Brief →
When a line in the entries below contains the word "titles", copy that line.

── Data provided ──

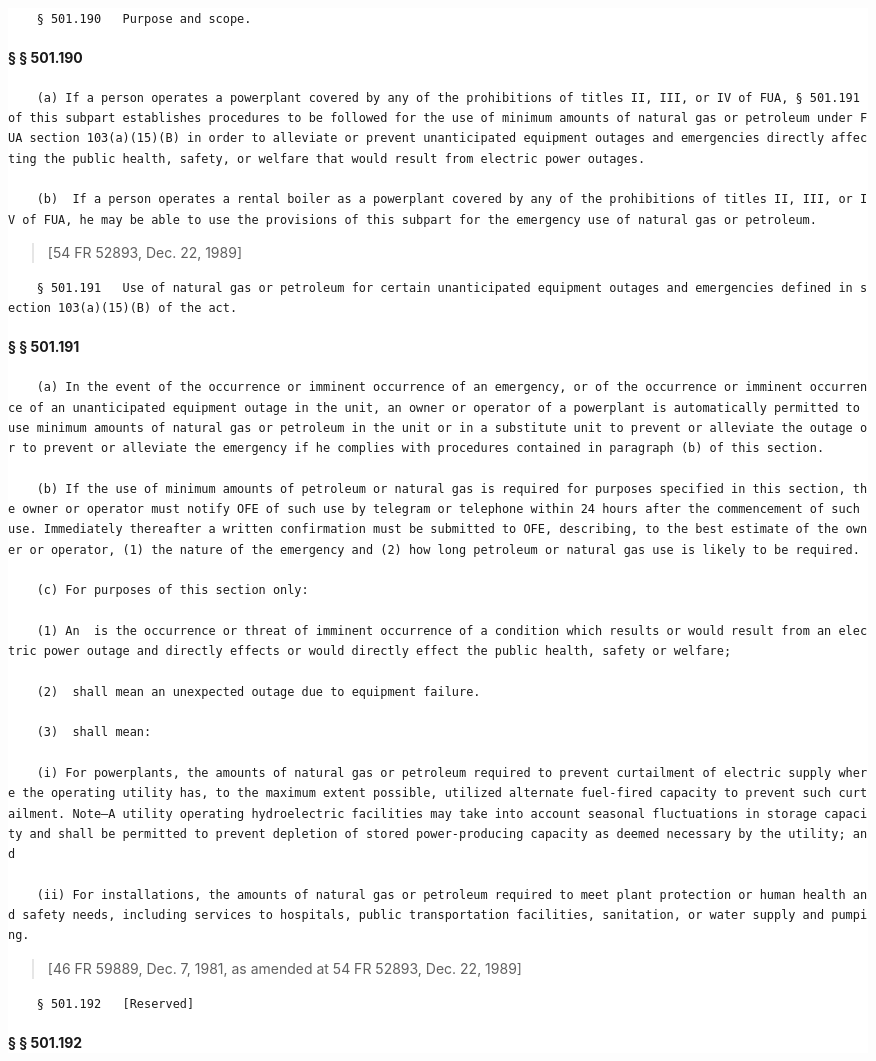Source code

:         § 501.190   Purpose and scope.

#### § § 501.190

        (a) If a person operates a powerplant covered by any of the prohibitions of titles II, III, or IV of FUA, § 501.191 of this subpart establishes procedures to be followed for the use of minimum amounts of natural gas or petroleum under FUA section 103(a)(15)(B) in order to alleviate or prevent unanticipated equipment outages and emergencies directly affecting the public health, safety, or welfare that would result from electric power outages.

        (b)  If a person operates a rental boiler as a powerplant covered by any of the prohibitions of titles II, III, or IV of FUA, he may be able to use the provisions of this subpart for the emergency use of natural gas or petroleum.

> [54 FR 52893, Dec. 22, 1989]

        § 501.191   Use of natural gas or petroleum for certain unanticipated equipment outages and emergencies defined in section 103(a)(15)(B) of the act.

#### § § 501.191

        (a) In the event of the occurrence or imminent occurrence of an emergency, or of the occurrence or imminent occurrence of an unanticipated equipment outage in the unit, an owner or operator of a powerplant is automatically permitted to use minimum amounts of natural gas or petroleum in the unit or in a substitute unit to prevent or alleviate the outage or to prevent or alleviate the emergency if he complies with procedures contained in paragraph (b) of this section.

        (b) If the use of minimum amounts of petroleum or natural gas is required for purposes specified in this section, the owner or operator must notify OFE of such use by telegram or telephone within 24 hours after the commencement of such use. Immediately thereafter a written confirmation must be submitted to OFE, describing, to the best estimate of the owner or operator, (1) the nature of the emergency and (2) how long petroleum or natural gas use is likely to be required.

        (c) For purposes of this section only:

        (1) An  is the occurrence or threat of imminent occurrence of a condition which results or would result from an electric power outage and directly effects or would directly effect the public health, safety or welfare;

        (2)  shall mean an unexpected outage due to equipment failure.

        (3)  shall mean:

        (i) For powerplants, the amounts of natural gas or petroleum required to prevent curtailment of electric supply where the operating utility has, to the maximum extent possible, utilized alternate fuel-fired capacity to prevent such curtailment. Note—A utility operating hydroelectric facilities may take into account seasonal fluctuations in storage capacity and shall be permitted to prevent depletion of stored power-producing capacity as deemed necessary by the utility; and

        (ii) For installations, the amounts of natural gas or petroleum required to meet plant protection or human health and safety needs, including services to hospitals, public transportation facilities, sanitation, or water supply and pumping.

> [46 FR 59889, Dec. 7, 1981, as amended at 54 FR 52893, Dec. 22, 1989]

        § 501.192   [Reserved]

#### § § 501.192
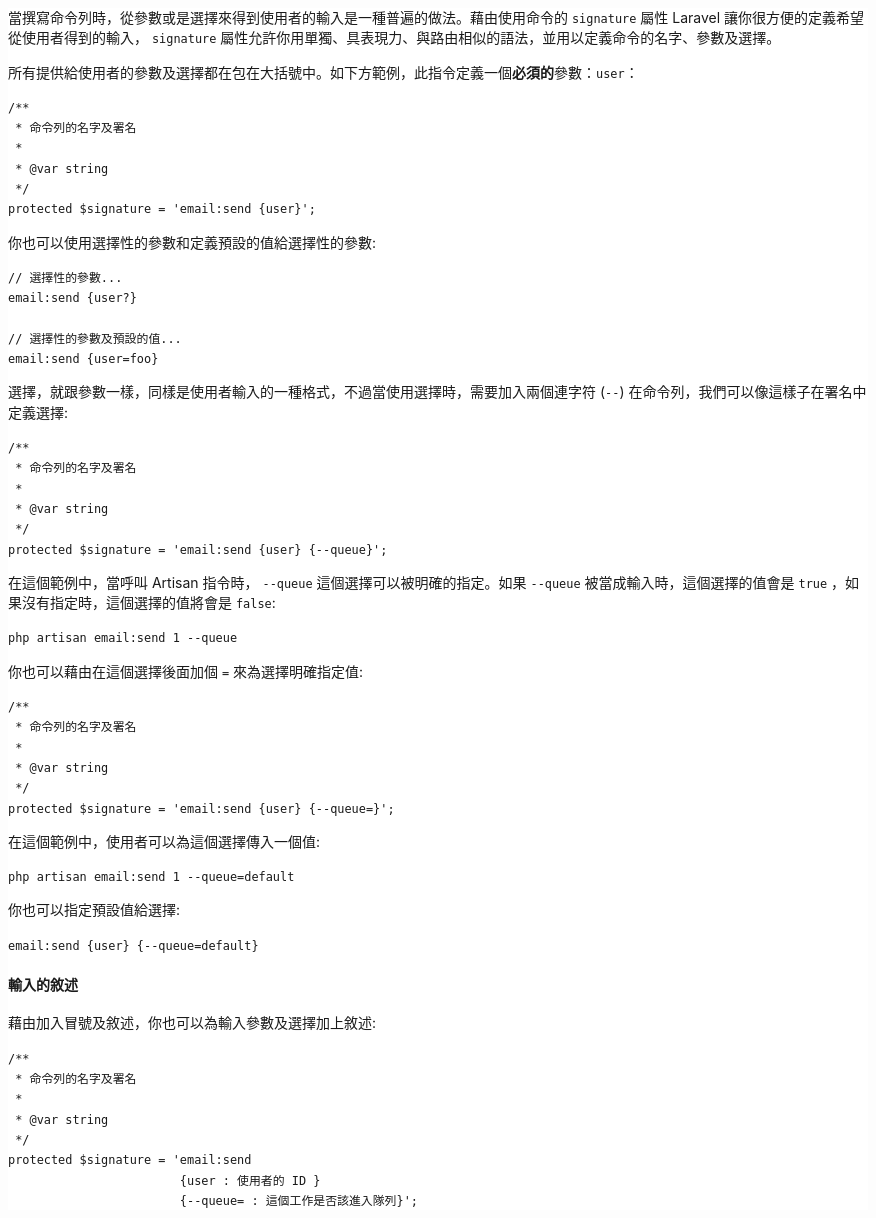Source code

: 當撰寫命令列時，從參數或是選擇來得到使用者的輸入是一種普遍的做法。藉由使用命令的 `signature` 屬性 Laravel 讓你很方便的定義希望從使用者得到的輸入， `signature` 屬性允許你用單獨、具表現力、與路由相似的語法，並用以定義命令的名字、參數及選擇。

所有提供給使用者的參數及選擇都在包在大括號中。如下方範例，此指令定義一個**必須的**參數：`user`：

    /**
     * 命令列的名字及署名
     *
     * @var string
     */
    protected $signature = 'email:send {user}';

你也可以使用選擇性的參數和定義預設的值給選擇性的參數:

    // 選擇性的參數...
    email:send {user?}

    // 選擇性的參數及預設的值...
    email:send {user=foo}

選擇，就跟參數一樣，同樣是使用者輸入的一種格式，不過當使用選擇時，需要加入兩個連字符 (`--`) 在命令列，我們可以像這樣子在署名中定義選擇:

    /**
     * 命令列的名字及署名
     *
     * @var string
     */
    protected $signature = 'email:send {user} {--queue}';

在這個範例中，當呼叫 Artisan 指令時， `--queue` 這個選擇可以被明確的指定。如果 `--queue` 被當成輸入時，這個選擇的值會是 `true` ，如果沒有指定時，這個選擇的值將會是 `false`:

    php artisan email:send 1 --queue

你也可以藉由在這個選擇後面加個 `=` 來為選擇明確指定值:

    /**
     * 命令列的名字及署名
     *
     * @var string
     */
    protected $signature = 'email:send {user} {--queue=}';

在這個範例中，使用者可以為這個選擇傳入一個值:

    php artisan email:send 1 --queue=default

你也可以指定預設值給選擇:

    email:send {user} {--queue=default}

#### 輸入的敘述

藉由加入冒號及敘述，你也可以為輸入參數及選擇加上敘述:

    /**
     * 命令列的名字及署名
     *
     * @var string
     */
    protected $signature = 'email:send
                            {user : 使用者的 ID }
                            {--queue= : 這個工作是否該進入隊列}';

───

Expected answer →
        (a) If a person operates a powerplant covered by any of the prohibitions of titles II, III, or IV of FUA, § 501.191 of this subpart establishes procedures to be followed for the use of minimum amounts of natural gas or petroleum under FUA section 103(a)(15)(B) in order to alleviate or prevent unanticipated equipment outages and emergencies directly affecting the public health, safety, or welfare that would result from electric power outages.
        (b)  If a person operates a rental boiler as a powerplant covered by any of the prohibitions of titles II, III, or IV of FUA, he may be able to use the provisions of this subpart for the emergency use of natural gas or petroleum.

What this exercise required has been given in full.